May 13 - Best of 3DV 2026
131 attendees from 48 groups hosting
Details
Welcome to the Best of 3DV series, your virtual pass to some of the groundbreaking research, insights, and innovations that defined this year’s conference. Live streaming from the authors to you.
Date, Time and Location
May 13, 2026
9AM Pacific
Online. Register for Zoom!
Material selection in 2D and beyond - methods, tricks and applications
In this talk, we'll explore image understanding from a material-centric perspective, namely through the lens of material understanding. Materials distinguish themselves by their response to light, which is governed and modelled through physical properties like roughness or gloss - however, understanding such properties is a non-trivial task for current models and network architectures. We'll see how we can select materials similar to a given query material, significantly improve selection fidelity and eventually even venture beyond 2D, to enable selection in the 3D domain.
About the Speaker
Michael Fischer is a research scientist at Adobe research London. He obtained his PhD from University College London (UCL), advised by Niloy Mitra and Tobias Ritschel. Michael has authored several top-tier publications (CVPR, ICCV, SIGGRAPH, ...) and is a recipient of both the Meta PhD scholarship and the Rabin Ezra scholarship. His research interests focus on image- and scene-understanding, material perception, selection and editing and efficient optimization.
Look Around and Pay Attention: Multi-camera Point Tracking Reimagined with Transformers
This paper presents LAPA (Look Around and Pay Attention), a novel end-to-end transformer-based architecture for multi-camera point tracking that integrates appearance-based matching with geometric constraints. Traditional pipelines decouple detection, association, and tracking, leading to error propagation and temporal inconsistency in challenging scenarios. LAPA addresses these limitations by leveraging attention mechanisms to jointly reason across views and time, establishing soft correspondences through a cross-view attention mechanism enhanced with geometric priors. Instead of relying on classical triangulation, we construct 3D point representations via attention-weighted aggregation, inherently accommodating uncertainty and partial observations.
About the Speaker
Bishoy Galoaa is a PhD Student in Northeastern University
Gaussian Wardrobe: Compositional 3D Gaussian Avatars for Free-Form Virtual Try-On
We introduce Gaussian Wardrobe, a novel framework to digitalize compositional 3D neural avatars from multi-view videos. Existing methods for 3D neural avatars typically treat the human body and clothing as an inseparable entity, which fails to capture the dynamics of complex free-form garments and limits the reuse of clothing across different subjects. To overcome these problems, our method decomposes neural avatars into bodies and layers of shape-agnostic neural garments. Our framework learns the geometry and deformations of each garment layer from multi-view videos and normalizes them into a shape-independent space using 3D Gaussians. We demonstrate that these compositional garments contribute to a versatile digital wardrobe, enabling a practical 3D virtual try-on application where clothing can be freely transferred to new subjects.
About the Speaker
Hsuan-I Ho obtained his doctoral degree from ETH Zurich, supervised by Prof. Otmar Hilliges and Prof. Marc Pollefeys. His research focuses on human-centric machine perception, including 3D human reconstruction, human modeling, and pose estimation. The goal is to push the boundary of human and machine interaction on future human-centric reasoning and physical AI.

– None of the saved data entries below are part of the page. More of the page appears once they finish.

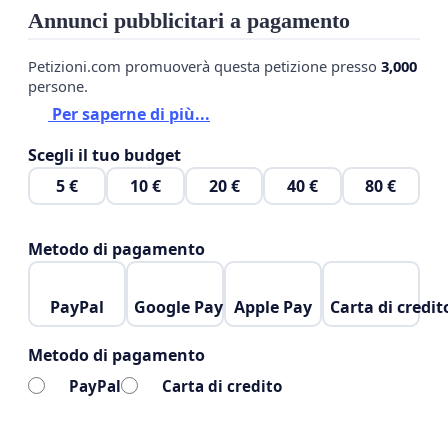
Annunci pubblicitari a pagamento
Petizioni.com promuoverà questa petizione presso
3,000
persone.
Per saperne di più...
Scegli il tuo budget
5 €
10 €
20 €
40 €
80 €
Metodo di pagamento
PayPal
Google Pay
Apple Pay
Carta di credit
Metodo di pagamento
PayPal
Carta di credito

Consistency Models for 3D Point Cloud Generation
ConTiCoM-3D is a new method for creating 3D point clouds. It works directly with 3D points and can generate shapes very quickly in only one or two steps. Unlike many older methods, it does not need a separate teacher model or a complex latent space. Tests on typical benchmarks show that it can produce high-quality 3D shapes while being faster than many existing approaches.
About the Speaker
Sebastian Eilermann is a PhD student specialising in 3D generative AI. My research focuses on developing advanced methods for creating and understanding three-dimensional content. I explore the intersection of machine learning, computer vision and generative modelling to enable the generation of more realistic and efficient 3D assets.